▶ [YOUR TASK]: Copy the material below with "locality" swapped for "site" everywhere it occurs and everything else left unchanged.

** BEGIN **

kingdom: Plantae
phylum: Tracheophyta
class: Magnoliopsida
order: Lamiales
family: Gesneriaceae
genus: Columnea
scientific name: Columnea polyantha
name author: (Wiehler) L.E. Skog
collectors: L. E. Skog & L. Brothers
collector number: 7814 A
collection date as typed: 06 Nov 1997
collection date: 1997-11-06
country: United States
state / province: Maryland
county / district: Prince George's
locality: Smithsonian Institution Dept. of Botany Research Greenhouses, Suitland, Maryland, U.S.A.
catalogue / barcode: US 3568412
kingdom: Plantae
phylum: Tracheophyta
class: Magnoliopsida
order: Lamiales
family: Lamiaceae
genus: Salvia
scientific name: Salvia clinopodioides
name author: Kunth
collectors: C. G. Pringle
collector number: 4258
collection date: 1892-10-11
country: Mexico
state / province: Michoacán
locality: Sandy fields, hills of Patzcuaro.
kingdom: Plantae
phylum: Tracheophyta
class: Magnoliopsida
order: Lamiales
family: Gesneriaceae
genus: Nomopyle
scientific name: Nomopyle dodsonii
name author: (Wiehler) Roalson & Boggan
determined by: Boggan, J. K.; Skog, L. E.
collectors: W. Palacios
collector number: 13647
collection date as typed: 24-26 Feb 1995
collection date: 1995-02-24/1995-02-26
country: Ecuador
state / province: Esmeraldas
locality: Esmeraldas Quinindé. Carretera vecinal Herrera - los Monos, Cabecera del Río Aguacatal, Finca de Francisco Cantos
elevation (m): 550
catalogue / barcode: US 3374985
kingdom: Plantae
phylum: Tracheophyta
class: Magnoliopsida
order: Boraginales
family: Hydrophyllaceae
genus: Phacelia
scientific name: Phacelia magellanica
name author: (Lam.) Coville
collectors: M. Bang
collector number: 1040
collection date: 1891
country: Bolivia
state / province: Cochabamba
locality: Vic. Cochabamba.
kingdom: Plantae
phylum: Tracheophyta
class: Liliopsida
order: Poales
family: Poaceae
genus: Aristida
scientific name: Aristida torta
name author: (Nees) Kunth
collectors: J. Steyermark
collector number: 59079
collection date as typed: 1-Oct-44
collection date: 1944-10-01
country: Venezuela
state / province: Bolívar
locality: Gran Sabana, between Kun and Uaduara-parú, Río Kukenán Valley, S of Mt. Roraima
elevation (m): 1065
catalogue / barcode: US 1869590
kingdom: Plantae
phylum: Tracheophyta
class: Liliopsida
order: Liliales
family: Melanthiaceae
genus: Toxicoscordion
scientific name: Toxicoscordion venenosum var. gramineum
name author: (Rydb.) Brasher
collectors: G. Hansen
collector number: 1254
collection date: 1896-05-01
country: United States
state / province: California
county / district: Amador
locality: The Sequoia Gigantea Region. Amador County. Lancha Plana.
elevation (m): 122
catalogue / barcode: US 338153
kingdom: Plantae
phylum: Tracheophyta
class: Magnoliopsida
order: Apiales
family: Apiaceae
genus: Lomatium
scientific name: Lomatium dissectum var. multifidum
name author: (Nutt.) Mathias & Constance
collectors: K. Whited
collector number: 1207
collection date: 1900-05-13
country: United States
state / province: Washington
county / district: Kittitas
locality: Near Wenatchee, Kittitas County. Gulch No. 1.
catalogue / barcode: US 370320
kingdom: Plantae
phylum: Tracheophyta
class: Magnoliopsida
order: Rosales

** END **

▶ [TASK RESPONSE]:
kingdom: Plantae
phylum: Tracheophyta
class: Magnoliopsida
order: Lamiales
family: Gesneriaceae
genus: Columnea
scientific name: Columnea polyantha
name author: (Wiehler) L.E. Skog
collectors: L. E. Skog & L. Brothers
collector number: 7814 A
collection date as typed: 06 Nov 1997
collection date: 1997-11-06
country: United States
state / province: Maryland
county / district: Prince George's
site: Smithsonian Institution Dept. of Botany Research Greenhouses, Suitland, Maryland, U.S.A.
catalogue / barcode: US 3568412
kingdom: Plantae
phylum: Tracheophyta
class: Magnoliopsida
order: Lamiales
family: Lamiaceae
genus: Salvia
scientific name: Salvia clinopodioides
name author: Kunth
collectors: C. G. Pringle
collector number: 4258
collection date: 1892-10-11
country: Mexico
state / province: Michoacán
site: Sandy fields, hills of Patzcuaro.
kingdom: Plantae
phylum: Tracheophyta
class: Magnoliopsida
order: Lamiales
family: Gesneriaceae
genus: Nomopyle
scientific name: Nomopyle dodsonii
name author: (Wiehler) Roalson & Boggan
determined by: Boggan, J. K.; Skog, L. E.
collectors: W. Palacios
collector number: 13647
collection date as typed: 24-26 Feb 1995
collection date: 1995-02-24/1995-02-26
country: Ecuador
state / province: Esmeraldas
site: Esmeraldas Quinindé. Carretera vecinal Herrera - los Monos, Cabecera del Río Aguacatal, Finca de Francisco Cantos
elevation (m): 550
catalogue / barcode: US 3374985
kingdom: Plantae
phylum: Tracheophyta
class: Magnoliopsida
order: Boraginales
family: Hydrophyllaceae
genus: Phacelia
scientific name: Phacelia magellanica
name author: (Lam.) Coville
collectors: M. Bang
collector number: 1040
collection date: 1891
country: Bolivia
state / province: Cochabamba
site: Vic. Cochabamba.
kingdom: Plantae
phylum: Tracheophyta
class: Liliopsida
order: Poales
family: Poaceae
genus: Aristida
scientific name: Aristida torta
name author: (Nees) Kunth
collectors: J. Steyermark
collector number: 59079
collection date as typed: 1-Oct-44
collection date: 1944-10-01
country: Venezuela
state / province: Bolívar
site: Gran Sabana, between Kun and Uaduara-parú, Río Kukenán Valley, S of Mt. Roraima
elevation (m): 1065
catalogue / barcode: US 1869590
kingdom: Plantae
phylum: Tracheophyta
class: Liliopsida
order: Liliales
family: Melanthiaceae
genus: Toxicoscordion
scientific name: Toxicoscordion venenosum var. gramineum
name author: (Rydb.) Brasher
collectors: G. Hansen
collector number: 1254
collection date: 1896-05-01
country: United States
state / province: California
county / district: Amador
site: The Sequoia Gigantea Region. Amador County. Lancha Plana.
elevation (m): 122
catalogue / barcode: US 338153
kingdom: Plantae
phylum: Tracheophyta
class: Magnoliopsida
order: Apiales
family: Apiaceae
genus: Lomatium
scientific name: Lomatium dissectum var. multifidum
name author: (Nutt.) Mathias & Constance
collectors: K. Whited
collector number: 1207
collection date: 1900-05-13
country: United States
state / province: Washington
county / district: Kittitas
site: Near Wenatchee, Kittitas County. Gulch No. 1.
catalogue / barcode: US 370320
kingdom: Plantae
phylum: Tracheophyta
class: Magnoliopsida
order: Rosales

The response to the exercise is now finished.